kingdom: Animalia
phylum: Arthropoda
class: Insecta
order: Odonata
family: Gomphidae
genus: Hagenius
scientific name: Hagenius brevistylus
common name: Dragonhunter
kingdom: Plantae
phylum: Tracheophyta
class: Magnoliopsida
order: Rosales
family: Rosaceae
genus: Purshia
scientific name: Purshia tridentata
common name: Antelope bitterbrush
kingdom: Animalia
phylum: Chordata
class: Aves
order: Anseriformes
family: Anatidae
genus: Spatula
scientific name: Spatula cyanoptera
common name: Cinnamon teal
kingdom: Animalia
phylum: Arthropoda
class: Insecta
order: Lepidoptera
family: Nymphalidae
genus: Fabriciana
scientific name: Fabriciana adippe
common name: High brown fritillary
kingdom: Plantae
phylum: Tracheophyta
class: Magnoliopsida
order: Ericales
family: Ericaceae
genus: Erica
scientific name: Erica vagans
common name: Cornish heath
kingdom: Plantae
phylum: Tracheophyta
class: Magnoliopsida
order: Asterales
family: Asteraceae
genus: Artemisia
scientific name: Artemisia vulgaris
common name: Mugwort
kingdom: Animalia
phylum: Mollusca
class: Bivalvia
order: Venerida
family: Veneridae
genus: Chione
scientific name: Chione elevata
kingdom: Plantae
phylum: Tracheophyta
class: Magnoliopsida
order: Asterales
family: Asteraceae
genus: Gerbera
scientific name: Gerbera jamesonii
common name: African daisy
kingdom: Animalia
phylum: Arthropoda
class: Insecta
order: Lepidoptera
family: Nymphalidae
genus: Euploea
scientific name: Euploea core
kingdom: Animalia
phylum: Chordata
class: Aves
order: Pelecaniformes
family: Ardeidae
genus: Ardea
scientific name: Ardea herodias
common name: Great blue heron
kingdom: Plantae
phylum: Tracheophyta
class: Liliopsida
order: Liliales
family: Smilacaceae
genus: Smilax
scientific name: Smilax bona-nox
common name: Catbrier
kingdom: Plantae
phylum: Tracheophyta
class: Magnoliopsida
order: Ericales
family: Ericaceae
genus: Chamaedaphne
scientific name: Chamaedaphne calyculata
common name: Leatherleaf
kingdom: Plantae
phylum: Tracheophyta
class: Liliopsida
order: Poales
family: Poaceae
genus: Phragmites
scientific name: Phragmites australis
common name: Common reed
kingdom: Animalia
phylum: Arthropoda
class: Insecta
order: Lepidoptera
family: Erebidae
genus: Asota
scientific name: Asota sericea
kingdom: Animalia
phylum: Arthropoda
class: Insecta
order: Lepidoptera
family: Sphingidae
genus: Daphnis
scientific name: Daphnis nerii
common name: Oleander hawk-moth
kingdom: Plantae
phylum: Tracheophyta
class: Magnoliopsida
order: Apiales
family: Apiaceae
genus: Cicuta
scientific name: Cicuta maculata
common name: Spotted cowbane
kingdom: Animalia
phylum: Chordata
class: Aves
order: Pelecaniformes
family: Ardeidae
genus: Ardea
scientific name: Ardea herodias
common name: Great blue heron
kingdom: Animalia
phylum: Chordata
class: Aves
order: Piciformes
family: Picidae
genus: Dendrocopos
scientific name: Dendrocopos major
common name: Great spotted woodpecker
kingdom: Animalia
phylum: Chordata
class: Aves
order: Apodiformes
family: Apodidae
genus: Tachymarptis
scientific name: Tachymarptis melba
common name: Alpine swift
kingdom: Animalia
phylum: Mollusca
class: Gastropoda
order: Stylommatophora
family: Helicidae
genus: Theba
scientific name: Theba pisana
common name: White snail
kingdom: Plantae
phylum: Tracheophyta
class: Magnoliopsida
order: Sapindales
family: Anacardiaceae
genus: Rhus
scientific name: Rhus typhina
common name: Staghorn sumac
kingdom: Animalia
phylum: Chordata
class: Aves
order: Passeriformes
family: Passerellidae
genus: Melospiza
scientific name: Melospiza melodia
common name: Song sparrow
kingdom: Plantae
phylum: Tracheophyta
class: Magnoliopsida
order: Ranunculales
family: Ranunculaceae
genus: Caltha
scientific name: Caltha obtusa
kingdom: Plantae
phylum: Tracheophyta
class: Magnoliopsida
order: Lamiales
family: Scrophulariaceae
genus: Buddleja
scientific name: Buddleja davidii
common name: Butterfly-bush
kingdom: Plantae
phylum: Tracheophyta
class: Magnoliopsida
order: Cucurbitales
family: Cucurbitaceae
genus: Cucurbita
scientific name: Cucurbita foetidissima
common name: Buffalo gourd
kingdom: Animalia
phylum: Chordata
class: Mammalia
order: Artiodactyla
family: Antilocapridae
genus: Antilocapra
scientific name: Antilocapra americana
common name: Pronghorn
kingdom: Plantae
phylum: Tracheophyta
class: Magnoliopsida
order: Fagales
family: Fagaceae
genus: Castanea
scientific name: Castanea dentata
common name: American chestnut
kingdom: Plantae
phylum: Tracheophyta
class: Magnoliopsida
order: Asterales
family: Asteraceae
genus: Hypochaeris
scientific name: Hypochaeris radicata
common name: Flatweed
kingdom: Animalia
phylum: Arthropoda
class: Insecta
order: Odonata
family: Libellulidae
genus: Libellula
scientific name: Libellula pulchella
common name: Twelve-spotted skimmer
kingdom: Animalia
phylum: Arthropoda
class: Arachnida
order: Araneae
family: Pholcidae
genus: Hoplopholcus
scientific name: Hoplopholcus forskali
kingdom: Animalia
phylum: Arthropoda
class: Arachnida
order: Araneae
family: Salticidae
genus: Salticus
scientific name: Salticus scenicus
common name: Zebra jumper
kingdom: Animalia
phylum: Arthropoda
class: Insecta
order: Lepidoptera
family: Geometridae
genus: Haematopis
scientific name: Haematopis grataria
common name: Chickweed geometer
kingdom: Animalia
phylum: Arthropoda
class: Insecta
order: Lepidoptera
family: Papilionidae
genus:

● ● ● ● ● ● ●

■ **Stated exercise**: Give all of these lines again, changing every "common name" to "vernacular name" and leaving everything else as it is.

■ **Solution**:
kingdom: Animalia
phylum: Arthropoda
class: Insecta
order: Odonata
family: Gomphidae
genus: Hagenius
scientific name: Hagenius brevistylus
vernacular name: Dragonhunter
kingdom: Plantae
phylum: Tracheophyta
class: Magnoliopsida
order: Rosales
family: Rosaceae
genus: Purshia
scientific name: Purshia tridentata
vernacular name: Antelope bitterbrush
kingdom: Animalia
phylum: Chordata
class: Aves
order: Anseriformes
family: Anatidae
genus: Spatula
scientific name: Spatula cyanoptera
vernacular name: Cinnamon teal
kingdom: Animalia
phylum: Arthropoda
class: Insecta
order: Lepidoptera
family: Nymphalidae
genus: Fabriciana
scientific name: Fabriciana adippe
vernacular name: High brown fritillary
kingdom: Plantae
phylum: Tracheophyta
class: Magnoliopsida
order: Ericales
family: Ericaceae
genus: Erica
scientific name: Erica vagans
vernacular name: Cornish heath
kingdom: Plantae
phylum: Tracheophyta
class: Magnoliopsida
order: Asterales
family: Asteraceae
genus: Artemisia
scientific name: Artemisia vulgaris
vernacular name: Mugwort
kingdom: Animalia
phylum: Mollusca
class: Bivalvia
order: Venerida
family: Veneridae
genus: Chione
scientific name: Chione elevata
kingdom: Plantae
phylum: Tracheophyta
class: Magnoliopsida
order: Asterales
family: Asteraceae
genus: Gerbera
scientific name: Gerbera jamesonii
vernacular name: African daisy
kingdom: Animalia
phylum: Arthropoda
class: Insecta
order: Lepidoptera
family: Nymphalidae
genus: Euploea
scientific name: Euploea core
kingdom: Animalia
phylum: Chordata
class: Aves
order: Pelecaniformes
family: Ardeidae
genus: Ardea
scientific name: Ardea herodias
vernacular name: Great blue heron
kingdom: Plantae
phylum: Tracheophyta
class: Liliopsida
order: Liliales
family: Smilacaceae
genus: Smilax
scientific name: Smilax bona-nox
vernacular name: Catbrier
kingdom: Plantae
phylum: Tracheophyta
class: Magnoliopsida
order: Ericales
family: Ericaceae
genus: Chamaedaphne
scientific name: Chamaedaphne calyculata
vernacular name: Leatherleaf
kingdom: Plantae
phylum: Tracheophyta
class: Liliopsida
order: Poales
family: Poaceae
genus: Phragmites
scientific name: Phragmites australis
vernacular name: Common reed
kingdom: Animalia
phylum: Arthropoda
class: Insecta
order: Lepidoptera
family: Erebidae
genus: Asota
scientific name: Asota sericea
kingdom: Animalia
phylum: Arthropoda
class: Insecta
order: Lepidoptera
family: Sphingidae
genus: Daphnis
scientific name: Daphnis nerii
vernacular name: Oleander hawk-moth
kingdom: Plantae
phylum: Tracheophyta
class: Magnoliopsida
order: Apiales
family: Apiaceae
genus: Cicuta
scientific name: Cicuta maculata
vernacular name: Spotted cowbane
kingdom: Animalia
phylum: Chordata
class: Aves
order: Pelecaniformes
family: Ardeidae
genus: Ardea
scientific name: Ardea herodias
vernacular name: Great blue heron
kingdom: Animalia
phylum: Chordata
class: Aves
order: Piciformes
family: Picidae
genus: Dendrocopos
scientific name: Dendrocopos major
vernacular name: Great spotted woodpecker
kingdom: Animalia
phylum: Chordata
class: Aves
order: Apodiformes
family: Apodidae
genus: Tachymarptis
scientific name: Tachymarptis melba
vernacular name: Alpine swift
kingdom: Animalia
phylum: Mollusca
class: Gastropoda
order: Stylommatophora
family: Helicidae
genus: Theba
scientific name: Theba pisana
vernacular name: White snail
kingdom: Plantae
phylum: Tracheophyta
class: Magnoliopsida
order: Sapindales
family: Anacardiaceae
genus: Rhus
scientific name: Rhus typhina
vernacular name: Staghorn sumac
kingdom: Animalia
phylum: Chordata
class: Aves
order: Passeriformes
family: Passerellidae
genus: Melospiza
scientific name: Melospiza melodia
vernacular name: Song sparrow
kingdom: Plantae
phylum: Tracheophyta
class: Magnoliopsida
order: Ranunculales
family: Ranunculaceae
genus: Caltha
scientific name: Caltha obtusa
kingdom: Plantae
phylum: Tracheophyta
class: Magnoliopsida
order: Lamiales
family: Scrophulariaceae
genus: Buddleja
scientific name: Buddleja davidii
vernacular name: Butterfly-bush
kingdom: Plantae
phylum: Tracheophyta
class: Magnoliopsida
order: Cucurbitales
family: Cucurbitaceae
genus: Cucurbita
scientific name: Cucurbita foetidissima
vernacular name: Buffalo gourd
kingdom: Animalia
phylum: Chordata
class: Mammalia
order: Artiodactyla
family: Antilocapridae
genus: Antilocapra
scientific name: Antilocapra americana
vernacular name: Pronghorn
kingdom: Plantae
phylum: Tracheophyta
class: Magnoliopsida
order: Fagales
family: Fagaceae
genus: Castanea
scientific name: Castanea dentata
vernacular name: American chestnut
kingdom: Plantae
phylum: Tracheophyta
class: Magnoliopsida
order: Asterales
family: Asteraceae
genus: Hypochaeris
scientific name: Hypochaeris radicata
vernacular name: Flatweed
kingdom: Animalia
phylum: Arthropoda
class: Insecta
order: Odonata
family: Libellulidae
genus: Libellula
scientific name: Libellula pulchella
vernacular name: Twelve-spotted skimmer
kingdom: Animalia
phylum: Arthropoda
class: Arachnida
order: Araneae
family: Pholcidae
genus: Hoplopholcus
scientific name: Hoplopholcus forskali
kingdom: Animalia
phylum: Arthropoda
class: Arachnida
order: Araneae
family: Salticidae
genus: Salticus
scientific name: Salticus scenicus
vernacular name: Zebra jumper
kingdom: Animalia
phylum: Arthropoda
class: Insecta
order: Lepidoptera
family: Geometridae
genus: Haematopis
scientific name: Haematopis grataria
vernacular name: Chickweed geometer
kingdom: Animalia
phylum: Arthropoda
class: Insecta
order: Lepidoptera
family: Papilionidae
genus:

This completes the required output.